8
votes

I just read the DataStax post "Basic Rules of Cassandra Data Modeling" and, to sum up, we should modeling our database schema by our queries and not by our relations/objects. So, many tables can have the same duplicated data, for example users_by_email and users_by_username which both have the same data.

How can I handle the object update ?
For example the user edit his email, do I UPDATE both tables manually or only INSERT the object with all columns and don't care about previous data (which are still in my database, but with a wrong column value => email).

In case of UPDATE, how can I handle data synchronization ?
Currently, I'm doing it manually but is there a tool to help me ? Because, possibly, I can have 5 or 6 tables with different partition/clustering keys.
I heard that Hadoop can do it, or Apache Spark.

3

3 Answers

3
votes

In Cassadnra, given an existing record, an update or insert using the same primary key will result in the old record marked for deletion (with a tombstone) and the new record becomes "live". There're few subtleties in the difference between Insert and Update, like counters and null values, but those are probably not relevant for the question.

Up to Cassandra 3.0, the responsibility of maintaining several views of the same data in sync is in hands of the client application. And yes, it means to insert/update the new data in all the different tables that require it.

Cassandra 3.0 introduced "Materialized Views", which lets you maintain a "master" table of the data and several views on it, all managed by Cassandra. It requires careful data modelling so that the primary key of the 'master' table contains the required entities to create the different views and related queries needed.

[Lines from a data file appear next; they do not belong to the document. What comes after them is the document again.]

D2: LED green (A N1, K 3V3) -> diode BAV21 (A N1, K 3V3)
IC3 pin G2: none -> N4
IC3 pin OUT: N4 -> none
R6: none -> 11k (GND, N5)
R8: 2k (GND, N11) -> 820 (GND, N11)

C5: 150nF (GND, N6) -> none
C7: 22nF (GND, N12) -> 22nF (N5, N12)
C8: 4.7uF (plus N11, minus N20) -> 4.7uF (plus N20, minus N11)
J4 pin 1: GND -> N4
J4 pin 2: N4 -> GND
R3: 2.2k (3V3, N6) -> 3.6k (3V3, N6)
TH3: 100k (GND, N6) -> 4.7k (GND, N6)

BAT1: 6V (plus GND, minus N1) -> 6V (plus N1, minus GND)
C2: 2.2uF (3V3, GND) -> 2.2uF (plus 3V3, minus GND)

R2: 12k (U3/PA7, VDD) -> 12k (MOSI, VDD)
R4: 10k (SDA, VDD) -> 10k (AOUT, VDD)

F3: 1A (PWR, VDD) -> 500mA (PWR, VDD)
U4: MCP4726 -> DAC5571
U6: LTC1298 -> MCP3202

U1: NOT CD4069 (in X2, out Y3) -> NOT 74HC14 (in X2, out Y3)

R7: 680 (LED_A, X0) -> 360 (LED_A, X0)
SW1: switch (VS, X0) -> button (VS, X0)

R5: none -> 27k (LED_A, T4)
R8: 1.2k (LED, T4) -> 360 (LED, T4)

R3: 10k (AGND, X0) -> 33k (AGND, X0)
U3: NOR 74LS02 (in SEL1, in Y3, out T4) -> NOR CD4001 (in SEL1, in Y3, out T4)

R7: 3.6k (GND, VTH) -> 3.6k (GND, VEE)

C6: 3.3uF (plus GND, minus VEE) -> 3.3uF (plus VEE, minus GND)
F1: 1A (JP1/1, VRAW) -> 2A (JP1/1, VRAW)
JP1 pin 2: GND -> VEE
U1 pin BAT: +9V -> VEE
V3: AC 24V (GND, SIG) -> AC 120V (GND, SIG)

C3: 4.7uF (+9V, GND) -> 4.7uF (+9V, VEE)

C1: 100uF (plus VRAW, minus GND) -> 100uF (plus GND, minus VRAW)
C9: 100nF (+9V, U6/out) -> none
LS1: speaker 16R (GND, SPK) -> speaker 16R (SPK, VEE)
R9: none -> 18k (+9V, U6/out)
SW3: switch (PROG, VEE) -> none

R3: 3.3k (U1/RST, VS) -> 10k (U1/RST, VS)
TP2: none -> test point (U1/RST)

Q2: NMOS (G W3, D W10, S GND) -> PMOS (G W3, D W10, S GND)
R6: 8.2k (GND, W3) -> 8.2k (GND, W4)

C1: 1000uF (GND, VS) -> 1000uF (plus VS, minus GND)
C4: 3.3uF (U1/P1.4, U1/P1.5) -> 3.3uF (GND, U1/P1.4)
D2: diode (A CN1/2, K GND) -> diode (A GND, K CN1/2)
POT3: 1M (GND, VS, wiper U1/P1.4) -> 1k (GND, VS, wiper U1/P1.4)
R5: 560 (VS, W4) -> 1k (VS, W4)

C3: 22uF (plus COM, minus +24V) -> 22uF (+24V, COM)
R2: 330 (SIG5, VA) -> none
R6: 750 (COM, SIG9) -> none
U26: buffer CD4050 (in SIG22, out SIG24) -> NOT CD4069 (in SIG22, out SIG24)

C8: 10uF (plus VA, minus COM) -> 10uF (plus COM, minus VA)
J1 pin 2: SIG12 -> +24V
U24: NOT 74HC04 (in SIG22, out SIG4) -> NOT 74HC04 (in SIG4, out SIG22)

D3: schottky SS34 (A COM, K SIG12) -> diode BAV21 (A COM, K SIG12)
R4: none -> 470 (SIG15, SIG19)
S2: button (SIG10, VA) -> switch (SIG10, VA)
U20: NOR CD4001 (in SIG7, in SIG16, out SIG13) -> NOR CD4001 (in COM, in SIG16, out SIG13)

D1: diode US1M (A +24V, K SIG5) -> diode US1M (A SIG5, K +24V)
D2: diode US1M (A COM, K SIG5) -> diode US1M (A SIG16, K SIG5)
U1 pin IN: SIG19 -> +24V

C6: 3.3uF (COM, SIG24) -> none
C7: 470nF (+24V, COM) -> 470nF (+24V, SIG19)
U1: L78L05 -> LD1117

One additional note: If you find that your data is highly relational and requires several/many views to make it query-able, maybe Cassandra is not a good fit for the problem space and probably you should consider a RDBMS instead.

To extend on the example provided, probably user information is something we would like to keep in a relational DB, while high volume actions of those users could be registered in Cassandra. (purchases, clicks, heart rate samples, ...)

4
votes

To ensure data consistency across your many tables containing the same data, but laid out differently, it's recommended that you use a LOGGED BATCH in CQL to do the update. This way your CQL statements (updating data) in your BATCH are ACID, and you don't have to worry about some failing and retrying.

Using the linked article's schema it would look like:

BEGIN BATCH
  INSERT INTO users_by_email (email, username, age) VALUES ('[email protected]', 'fromanator', 24);
  INSERT INTO users_by_username (email, username, age) VALUES ('[email protected]', 'fromanator', 24);
APPLY BATCH;

This whole statement is Atomic, if one insert fails, they all fail and no change was made.

1
votes

What I've done in my system is have a unique identifier for each user.

I use one table of email / identifier (and some other data). When a user logs in or uses the system, I use his email to find the identifier, then everything else uses that identifier.

The user can now change his email address, the identifier stays the same so all the other tables do not require an UPDATE for such a change.

In regard to the old email address, I have not done it all yet, but I plan to have the current email reference the old one (a "link", if you'd like) and after a certain amount of time, maybe 12 months, the old email will get deleted. For those 12 months, the account is blocked (no one else can reuse that account.) This is a good idea for various security reasons.

P.S. For a unique identifier, people use different solutions, such as Zookeeper, I personally liked to use Cassandra with the Lamport's bakery algorithm.